The euro was up another 0.9 percent at $1.4633 by late morning London time, a little shy of its earlier high of $1.4648, which is its strongest level since December 2009.
Despite occasional bouts of weakness, such as on Monday when the dollar _ perhaps surprisingly _ gained support from its widely-perceived status as a safe haven asset, the euro has been strong all year as it benefits from expectations that the European Central Bank will follow up this month’s first interest rate rise in nearly three years with more increases in the months ahead.
The Australian dollar was also in the spotlight, as it surged as investors flocked to so-called high yielding currencies.
Australia’s benchmark interest rate is much higher than the U.S., giving investors better returns, and it is likely to be increased further if world growth gains momentum.
At one point Thursday, the Australian dollar surged to $1.0741 on Thursday _ its highest level since it was floated in December 1983.
“There’s been a general rise in risk appetite, reflected not only in equities but in Asian currencies, which have strengthened as well,” said David Cohen , economist at Action Economics in Singapore.
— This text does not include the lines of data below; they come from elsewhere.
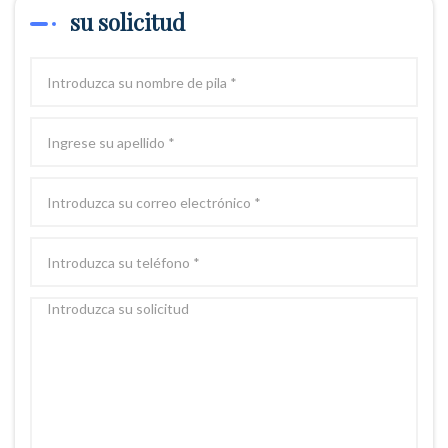
su solicitud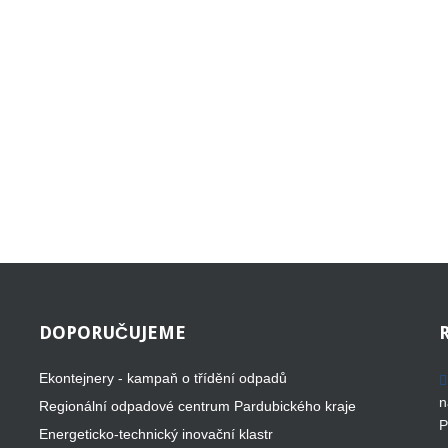
DOPORUČUJEME
Ekontejnery - kampaň o třídění odpadů
n
Regionální odpadové centrum Pardubického kraje
P
Energeticko-technický inovační klastr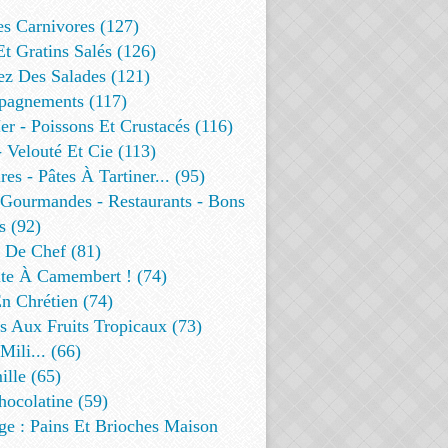
es Carnivores (127)
Et Gratins Salés (126)
ez Des Salades (121)
agnements (117)
r - Poissons Et Crustacés (116)
 Velouté Et Cie (113)
res - Pâtes À Tartiner... (95)
 Gourmandes - Restaurants - Bons
s (92)
t De Chef (81)
te À Camembert ! (74)
n Chrétien (74)
s Aux Fruits Tropicaux (73)
Mili... (66)
lle (65)
ocolatine (59)
ge : Pains Et Brioches Maison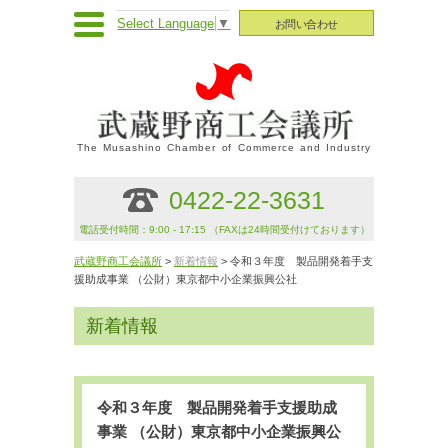
Select Language
▼
お問い合わせ
The Musashino Chamber of Commerce and Industry
0422-22-3631
電話受付時間：9:00 - 17:15 （FAXは24時間受付けております）
武蔵野商工会議所
>
新着情報
> 令和３年度 製品開発着手支
援助成事業 （公財）東京都中小企業振興公社
新着情報
令和３年度 製品開発着手支援助成
事業 （公財）東京都中小企業振興公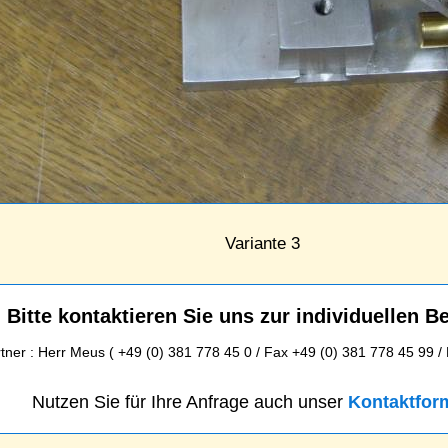
Variante 3
Bitte kontaktieren Sie uns zur individuellen B
ner : Herr Meus ( +49 (0) 381 778 45 0 / Fax +49 (0) 381 778 45 99 /
Nutzen Sie für Ihre Anfrage auch unser
Kontaktfor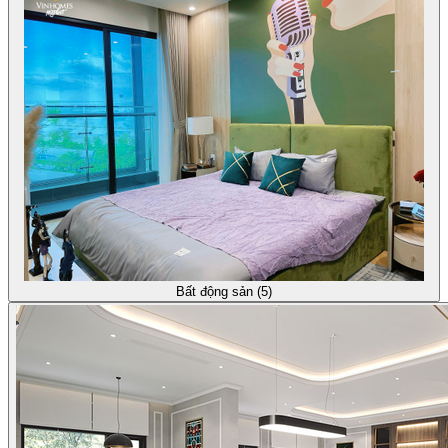
Bất động sản (5)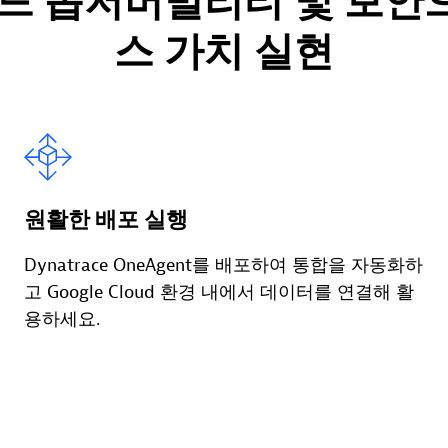
엔드 옵저버빌리티 및 보안
스 가치 실현
원활한 배포 실행
Dynatrace OneAgent를 배포하여 통합을 자동화하
고 Google Cloud 환경 내에서 데이터를 연결해 활
용하세요.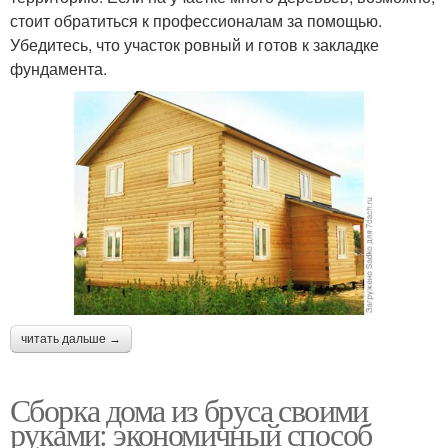
стоит обратиться к профессионалам за помощью.
Убедитесь, что участок ровный и готов к закладке
фундамента.
читать дальше →
Сборка дома из бруса своими
руками: экономичный способ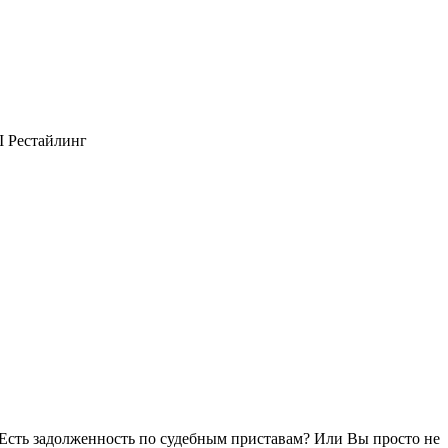
Есть задолженность по судебным приставам? Или Вы просто не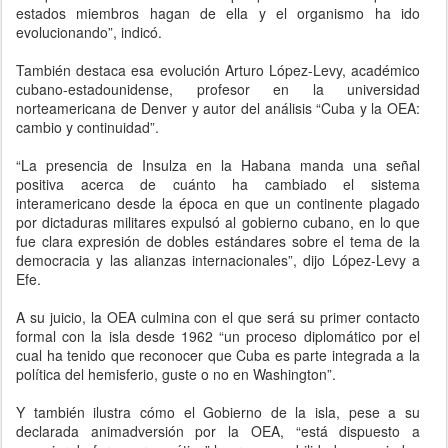
estados miembros hagan de ella y el organismo ha ido
evolucionando”, indicó.
También destaca esa evolución Arturo López-Levy, académico
cubano-estadounidense, profesor en la universidad
norteamericana de Denver y autor del análisis “Cuba y la OEA:
cambio y continuidad”.
“La presencia de Insulza en la Habana manda una señal
positiva acerca de cuánto ha cambiado el sistema
interamericano desde la época en que un continente plagado
por dictaduras militares expulsó al gobierno cubano, en lo que
fue clara expresión de dobles estándares sobre el tema de la
democracia y las alianzas internacionales”, dijo López-Levy a
Efe.
A su juicio, la OEA culmina con el que será su primer contacto
formal con la isla desde 1962 “un proceso diplomático por el
cual ha tenido que reconocer que Cuba es parte integrada a la
política del hemisferio, guste o no en Washington”.
Y también ilustra cómo el Gobierno de la isla, pese a su
declarada animadversión por la OEA, “está dispuesto a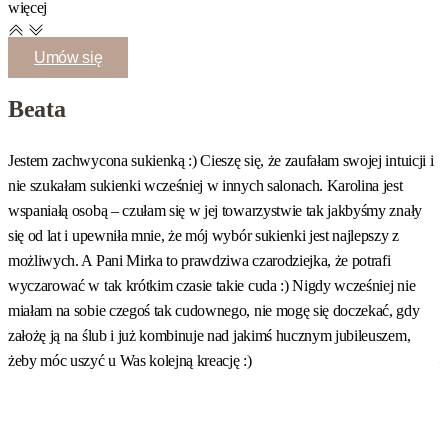
więcej
Umów się
Beata
Jestem zachwycona sukienką :) Cieszę się, że zaufałam swojej intuicji i
K
nie szukałam sukienki wcześniej w innych salonach. Karolina jest
Z
wspaniałą osobą – czułam się w jej towarzystwie tak jakbyśmy znały
n
się od lat i upewniła mnie, że mój wybór sukienki jest najlepszy z
p
możliwych. A Pani Mirka to prawdziwa czarodziejka, że potrafi
m
wyczarować w tak krótkim czasie takie cuda :) Nigdy wcześniej nie
g
miałam na sobie czegoś tak cudownego, nie mogę się doczekać, gdy
w
założę ją na ślub i już kombinuje nad jakimś hucznym jubileuszem,
p
żeby móc uszyć u Was kolejną kreację :)
–
w
p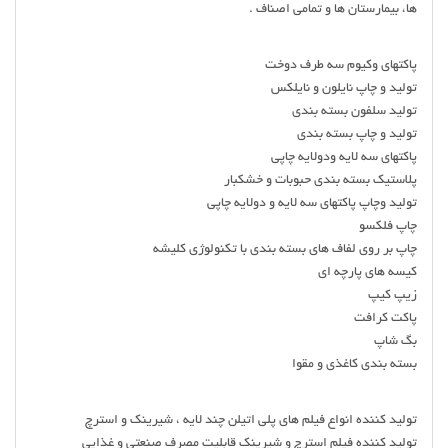
ها، بیمارستان ها و تمامی اصناف .
پاکتهای وکیوم سه طرف دوخت
تولید و چاپ نایلون و نایلکس
تولید سلفون بسته بندی
تولید و‌ چاپ بسته بندی
پاکتهای سه لایه و‌دولایه چاپی
پلاستیک بسته بندی حبوبات و‌ خشکبار
تولید و‌چاپ پاکتهای سه لایه و دولایه چاپی
چاپ فلکسو
چاپ بر روی لفاف های بسته بندی با تکنولوژی کلیشه
کیسه های پارچه ای
زیپ کیپ
پاکت کرافت
بگ شاپ
بسته بندی کاغذی و مقوا
تولید کننده انواع فیلم های پلی اتیلن چند لایه ، شیرینک و استرچ
تولید کننده فیلم استرچ و شیرینک قابلیت مصرف صنعتی و غذایی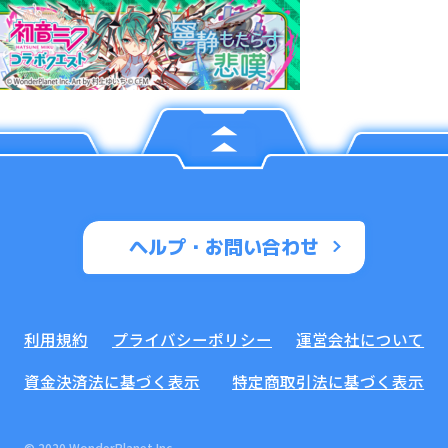
ヘルプ・お問い合わせ
利用規約
プライバシーポリシー
運営会社について
資金決済法に基づく表示
特定商取引法に基づく表示
© 2020 WonderPlanet Inc.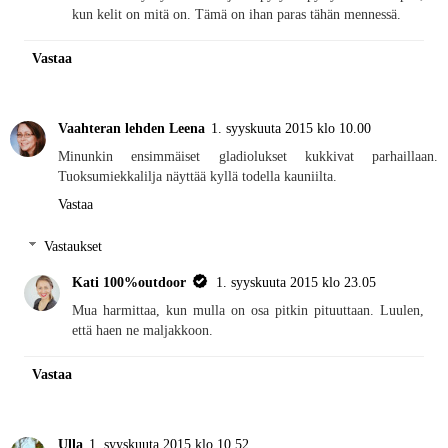
kun kelit on mitä on. Tämä on ihan paras tähän mennessä.
Vastaa
Vaahteran lehden Leena
1. syyskuuta 2015 klo 10.00
Minunkin ensimmäiset gladiolukset kukkivat parhaillaan.
Tuoksumiekkalilja näyttää kyllä todella kauniilta.
Vastaa
Vastaukset
Kati 100%outdoor
1. syyskuuta 2015 klo 23.05
Mua harmittaa, kun mulla on osa pitkin pituuttaan. Luulen,
että haen ne maljakkoon.
Vastaa
Ulla
1. syyskuuta 2015 klo 10.52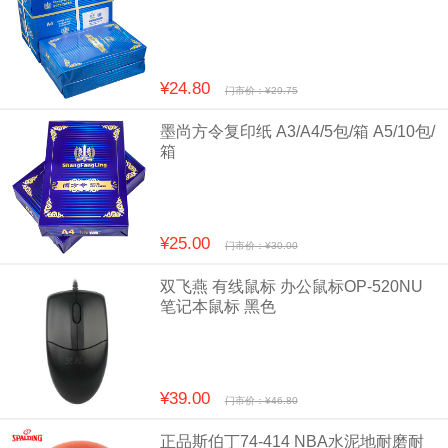
¥24.80
门市价：¥29.75
墨尚方令复印纸 A3/A4/5包/箱 A5/10包/
箱
¥25.00
门市价：¥30.00
双飞燕 有线鼠标 办公鼠标OP-520NU
笔记本鼠标 黑色
¥39.00
门市价：¥46.80
正品斯伯丁74-414 NBA水泥地耐磨耐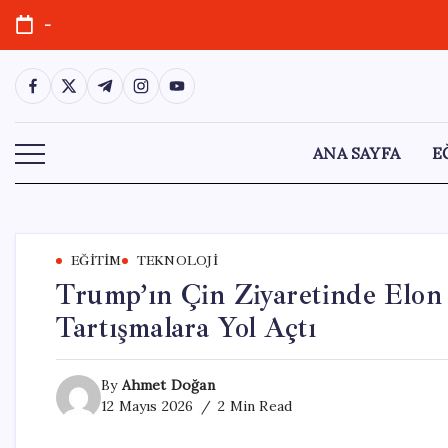
Skip
-
to
content
https://www.facebook.com/
https://twitter.com/
https://t.me/
https://www.instagram.com/
https://youtube.com/
ANA SAYFA
E
EĞITIM
TEKNOLOJI
Trump’ın Çin Ziyaretinde Elon
Tartışmalara Yol Açtı
By
Ahmet Doğan
12 Mayıs 2026
2 Min Read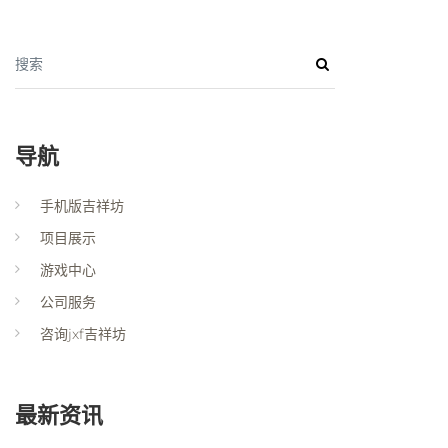
搜索
导航
手机版吉祥坊
项目展示
游戏中心
公司服务
咨询jxf吉祥坊
最新资讯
Earlier in Asia, Japan’s Nikkei 225 index closed up 0.8 percent to 9,685.77 while South Korea’s Kospi index rose 1.3 percent to 2,198.54. Hong Kong’s Hang Seng ended 1 percent higher to 24,138.31, and mainland China’s Shanghai Composite Index rose 0.7 percent to 3,026.67.
In the oil markets, the focus remained on the fighting in Libya. Oil prices have increased 20 percent since the beginning of the year as investors anticipated rising global demand while unrest in North Africa and the Middle East threatened oil fields and shipping lanes vital to world supply.
Benchmark crude for June delivery rose 62 cents to $112.07 a barrel on the New York Mercantile Exchange. The contract rose $3.17 to settle at $111.45 on the Nymex on Wednesday.